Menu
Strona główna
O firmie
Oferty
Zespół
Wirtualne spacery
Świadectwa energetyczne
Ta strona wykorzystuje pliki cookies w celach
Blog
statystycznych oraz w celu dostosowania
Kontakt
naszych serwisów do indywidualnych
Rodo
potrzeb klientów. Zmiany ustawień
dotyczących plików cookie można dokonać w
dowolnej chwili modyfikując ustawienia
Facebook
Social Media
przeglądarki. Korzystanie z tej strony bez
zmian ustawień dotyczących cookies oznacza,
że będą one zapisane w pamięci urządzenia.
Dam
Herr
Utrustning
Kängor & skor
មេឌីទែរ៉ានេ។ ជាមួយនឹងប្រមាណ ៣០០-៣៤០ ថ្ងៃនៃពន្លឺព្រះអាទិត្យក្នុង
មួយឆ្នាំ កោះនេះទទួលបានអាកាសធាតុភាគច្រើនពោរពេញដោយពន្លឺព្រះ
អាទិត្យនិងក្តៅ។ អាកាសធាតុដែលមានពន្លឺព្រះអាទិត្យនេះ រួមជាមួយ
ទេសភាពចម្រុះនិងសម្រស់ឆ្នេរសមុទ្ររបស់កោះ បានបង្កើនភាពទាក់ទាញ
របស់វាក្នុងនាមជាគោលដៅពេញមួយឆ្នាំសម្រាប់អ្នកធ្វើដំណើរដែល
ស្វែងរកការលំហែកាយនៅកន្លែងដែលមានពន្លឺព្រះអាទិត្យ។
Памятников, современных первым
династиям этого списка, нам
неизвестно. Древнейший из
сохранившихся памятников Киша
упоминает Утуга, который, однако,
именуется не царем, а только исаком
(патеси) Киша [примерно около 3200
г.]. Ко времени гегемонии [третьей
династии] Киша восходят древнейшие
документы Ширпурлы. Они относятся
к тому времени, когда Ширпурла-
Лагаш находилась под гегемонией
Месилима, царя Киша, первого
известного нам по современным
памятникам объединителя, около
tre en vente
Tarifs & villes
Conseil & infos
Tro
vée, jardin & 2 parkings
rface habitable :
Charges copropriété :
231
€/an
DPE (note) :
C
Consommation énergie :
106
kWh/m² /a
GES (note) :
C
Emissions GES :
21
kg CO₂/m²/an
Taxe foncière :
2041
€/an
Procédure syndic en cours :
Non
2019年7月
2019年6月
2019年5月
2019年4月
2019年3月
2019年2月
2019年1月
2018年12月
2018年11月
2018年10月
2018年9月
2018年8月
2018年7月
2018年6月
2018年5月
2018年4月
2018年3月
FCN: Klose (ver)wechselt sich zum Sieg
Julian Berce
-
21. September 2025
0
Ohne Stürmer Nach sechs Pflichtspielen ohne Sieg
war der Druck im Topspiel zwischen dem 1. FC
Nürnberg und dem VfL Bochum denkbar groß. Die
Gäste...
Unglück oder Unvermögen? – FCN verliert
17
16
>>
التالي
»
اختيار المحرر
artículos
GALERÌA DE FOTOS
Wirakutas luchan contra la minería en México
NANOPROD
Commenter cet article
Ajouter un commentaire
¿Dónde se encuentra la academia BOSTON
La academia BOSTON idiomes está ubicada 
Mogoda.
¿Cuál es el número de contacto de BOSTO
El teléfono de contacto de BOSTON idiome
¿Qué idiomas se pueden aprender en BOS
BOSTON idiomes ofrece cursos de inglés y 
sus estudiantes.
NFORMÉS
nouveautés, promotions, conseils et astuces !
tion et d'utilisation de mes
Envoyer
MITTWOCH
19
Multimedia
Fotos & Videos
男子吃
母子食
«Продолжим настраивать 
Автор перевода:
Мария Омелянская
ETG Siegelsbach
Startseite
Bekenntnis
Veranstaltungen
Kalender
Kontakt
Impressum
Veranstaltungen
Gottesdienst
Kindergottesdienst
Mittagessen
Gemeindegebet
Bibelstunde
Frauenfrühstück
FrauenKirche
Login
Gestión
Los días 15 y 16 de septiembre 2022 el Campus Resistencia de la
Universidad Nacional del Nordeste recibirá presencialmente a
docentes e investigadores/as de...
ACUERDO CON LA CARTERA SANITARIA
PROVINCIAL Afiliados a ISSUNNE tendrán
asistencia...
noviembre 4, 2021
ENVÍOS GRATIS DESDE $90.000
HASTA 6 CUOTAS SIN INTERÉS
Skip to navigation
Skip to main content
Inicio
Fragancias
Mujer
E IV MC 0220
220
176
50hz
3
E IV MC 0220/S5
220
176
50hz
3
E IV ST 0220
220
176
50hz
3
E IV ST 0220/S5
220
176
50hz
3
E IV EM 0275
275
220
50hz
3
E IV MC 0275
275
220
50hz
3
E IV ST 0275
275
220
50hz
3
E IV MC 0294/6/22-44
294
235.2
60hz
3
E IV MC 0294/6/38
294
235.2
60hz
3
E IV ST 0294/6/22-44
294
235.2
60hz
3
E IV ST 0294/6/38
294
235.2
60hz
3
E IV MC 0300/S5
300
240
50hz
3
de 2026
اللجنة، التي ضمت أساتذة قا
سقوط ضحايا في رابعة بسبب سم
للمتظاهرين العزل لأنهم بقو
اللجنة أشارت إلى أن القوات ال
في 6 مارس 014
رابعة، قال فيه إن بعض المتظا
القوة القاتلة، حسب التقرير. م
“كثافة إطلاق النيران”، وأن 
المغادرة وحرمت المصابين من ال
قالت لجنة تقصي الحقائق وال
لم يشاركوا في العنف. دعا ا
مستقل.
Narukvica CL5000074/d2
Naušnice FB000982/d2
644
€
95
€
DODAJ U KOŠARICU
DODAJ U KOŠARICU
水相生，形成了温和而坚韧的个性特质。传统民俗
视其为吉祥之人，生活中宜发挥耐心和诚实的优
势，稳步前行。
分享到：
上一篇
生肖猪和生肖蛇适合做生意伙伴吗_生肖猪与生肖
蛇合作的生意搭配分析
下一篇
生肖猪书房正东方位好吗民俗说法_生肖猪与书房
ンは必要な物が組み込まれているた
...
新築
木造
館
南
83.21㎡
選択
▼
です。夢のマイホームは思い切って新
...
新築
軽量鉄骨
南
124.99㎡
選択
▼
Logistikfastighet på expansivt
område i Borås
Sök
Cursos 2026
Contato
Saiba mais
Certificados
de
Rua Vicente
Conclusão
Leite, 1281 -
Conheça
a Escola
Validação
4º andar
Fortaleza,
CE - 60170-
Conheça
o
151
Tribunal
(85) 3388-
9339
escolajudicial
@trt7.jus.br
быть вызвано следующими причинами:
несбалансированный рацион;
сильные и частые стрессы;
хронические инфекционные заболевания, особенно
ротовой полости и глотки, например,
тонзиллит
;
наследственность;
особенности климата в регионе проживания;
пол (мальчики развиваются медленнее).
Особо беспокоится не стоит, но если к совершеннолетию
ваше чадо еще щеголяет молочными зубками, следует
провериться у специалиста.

**Work order**
Your reply must reproduce all records above exactly.

**Solution to the problem**
Menu
Strona główna
O firmie
Oferty
Zespół
Wirtualne spacery
Świadectwa energetyczne
Ta strona wykorzystuje pliki cookies w celach
Blog
statystycznych oraz w celu dostosowania
Kontakt
naszych serwisów do indywidualnych
Rodo
potrzeb klientów. Zmiany ustawień
dotyczących plików cookie można dokonać w
dowolnej chwili modyfikując ustawienia
Facebook
Social Media
przeglądarki. Korzystanie z tej strony bez
zmian ustawień dotyczących cookies oznacza,
że będą one zapisane w pamięci urządzenia.
Dam
Herr
Utrustning
Kängor & skor
មេឌីទែរ៉ានេ។ ជាមួយនឹងប្រមាណ ៣០០-៣៤០ ថ្ងៃនៃពន្លឺព្រះអាទិត្យក្នុង
មួយឆ្នាំ កោះនេះទទួលបានអាកាសធាតុភាគច្រើនពោរពេញដោយពន្លឺព្រះ
អាទិត្យនិងក្តៅ។ អាកាសធាតុដែលមានពន្លឺព្រះអាទិត្យនេះ រួមជាមួយ
ទេសភាពចម្រុះនិងសម្រស់ឆ្នេរសមុទ្ររបស់កោះ បានបង្កើនភាពទាក់ទាញ
របស់វាក្នុងនាមជាគោលដៅពេញមួយឆ្នាំសម្រាប់អ្នកធ្វើដំណើរដែល
ស្វែងរកការលំហែកាយនៅកន្លែងដែលមានពន្លឺព្រះអាទិត្យ។
Памятников, современных первым
династиям этого списка, нам
неизвестно. Древнейший из
сохранившихся памятников Киша
упоминает Утуга, который, однако,
именуется не царем, а только исаком
(патеси) Киша [примерно около 3200
г.]. Ко времени гегемонии [третьей
династии] Киша восходят древнейшие
документы Ширпурлы. Они относятся
к тому времени, когда Ширпурла-
Лагаш находилась под гегемонией
Месилима, царя Киша, первого
известного нам по современным
памятникам объединителя, около
tre en vente
Tarifs & villes
Conseil & infos
Tro
vée, jardin & 2 parkings
rface habitable :
Charges copropriété :
231
€/an
DPE (note) :
C
Consommation énergie :
106
kWh/m² /a
GES (note) :
C
Emissions GES :
21
kg CO₂/m²/an
Taxe foncière :
2041
€/an
Procédure syndic en cours :
Non
2019年7月
2019年6月
2019年5月
2019年4月
2019年3月
2019年2月
2019年1月
2018年12月
2018年11月
2018年10月
2018年9月
2018年8月
2018年7月
2018年6月
2018年5月
2018年4月
2018年3月
FCN: Klose (ver)wechselt sich zum Sieg
Julian Berce
-
21. September 2025
0
Ohne Stürmer Nach sechs Pflichtspielen ohne Sieg
war der Druck im Topspiel zwischen dem 1. FC
Nürnberg und dem VfL Bochum denkbar groß. Die
Gäste...
Unglück oder Unvermögen? – FCN verliert
17
16
>>
التالي
»
اختيار المحرر
artículos
GALERÌA DE FOTOS
Wirakutas luchan contra la minería en México
NANOPROD
Commenter cet article
Ajouter un commentaire
¿Dónde se encuentra la academia BOSTON
La academia BOSTON idiomes está ubicada 
Mogoda.
¿Cuál es el número de contacto de BOSTO
El teléfono de contacto de BOSTON idiome
¿Qué idiomas se pueden aprender en BOS
BOSTON idiomes ofrece cursos de inglés y 
sus estudiantes.
NFORMÉS
nouveautés, promotions, conseils et astuces !
tion et d'utilisation de mes
Envoyer
MITTWOCH
19
Multimedia
Fotos & Videos
男子吃
母子食
«Продолжим настраивать 
Автор перевода:
Мария Омелянская
ETG Siegelsbach
Startseite
Bekenntnis
Veranstaltungen
Kalender
Kontakt
Impressum
Veranstaltungen
Gottesdienst
Kindergottesdienst
Mittagessen
Gemeindegebet
Bibelstunde
Frauenfrühstück
FrauenKirche
Login
Gestión
Los días 15 y 16 de septiembre 2022 el Campus Resistencia de la
Universidad Nacional del Nordeste recibirá presencialmente a
docentes e investigadores/as de...
ACUERDO CON LA CARTERA SANITARIA
PROVINCIAL Afiliados a ISSUNNE tendrán
asistencia...
noviembre 4, 2021
ENVÍOS GRATIS DESDE $90.000
HASTA 6 CUOTAS SIN INTERÉS
Skip to navigation
Skip to main content
Inicio
Fragancias
Mujer
E IV MC 0220
220
176
50hz
3
E IV MC 0220/S5
220
176
50hz
3
E IV ST 0220
220
176
50hz
3
E IV ST 0220/S5
220
176
50hz
3
E IV EM 0275
275
220
50hz
3
E IV MC 0275
275
220
50hz
3
E IV ST 0275
275
220
50hz
3
E IV MC 0294/6/22-44
294
235.2
60hz
3
E IV MC 0294/6/38
294
235.2
60hz
3
E IV ST 0294/6/22-44
294
235.2
60hz
3
E IV ST 0294/6/38
294
235.2
60hz
3
E IV MC 0300/S5
300
240
50hz
3
de 2026
اللجنة، التي ضمت أساتذة قا
سقوط ضحايا في رابعة بسبب سم
للمتظاهرين العزل لأنهم بقو
اللجنة أشارت إلى أن القوات ال
في 6 مارس 014
رابعة، قال فيه إن بعض المتظا
القوة القاتلة، حسب التقرير. م
“كثافة إطلاق النيران”، وأن 
المغادرة وحرمت المصابين من ال
قالت لجنة تقصي الحقائق وال
لم يشاركوا في العنف. دعا ا
مستقل.
Narukvica CL5000074/d2
Naušnice FB000982/d2
644
€
95
€
DODAJ U KOŠARICU
DODAJ U KOŠARICU
水相生，形成了温和而坚韧的个性特质。传统民俗
视其为吉祥之人，生活中宜发挥耐心和诚实的优
势，稳步前行。
分享到：
上一篇
生肖猪和生肖蛇适合做生意伙伴吗_生肖猪与生肖
蛇合作的生意搭配分析
下一篇
生肖猪书房正东方位好吗民俗说法_生肖猪与书房
ンは必要な物が組み込まれているた
...
新築
木造
館
南
83.21㎡
選択
▼
です。夢のマイホームは思い切って新
...
新築
軽量鉄骨
南
124.99㎡
選択
▼
Logistikfastighet på expansivt
område i Borås
Sök
Cursos 2026
Contato
Saiba mais
Certificados
de
Rua Vicente
Conclusão
Leite, 1281 -
Conheça
a Escola
Validação
4º andar
Fortaleza,
CE - 60170-
Conheça
o
151
Tribunal
(85) 3388-
9339
escolajudicial
@trt7.jus.br
быть вызвано следующими причинами:
несбалансированный рацион;
сильные и частые стрессы;
хронические инфекционные заболевания, особенно
ротовой полости и глотки, например,
тонзиллит
;
наследственность;
особенности климата в регионе проживания;
пол (мальчики развиваются медленнее).
Особо беспокоится не стоит, но если к совершеннолетию
ваше чадо еще щеголяет молочными зубками, следует
провериться у специалиста.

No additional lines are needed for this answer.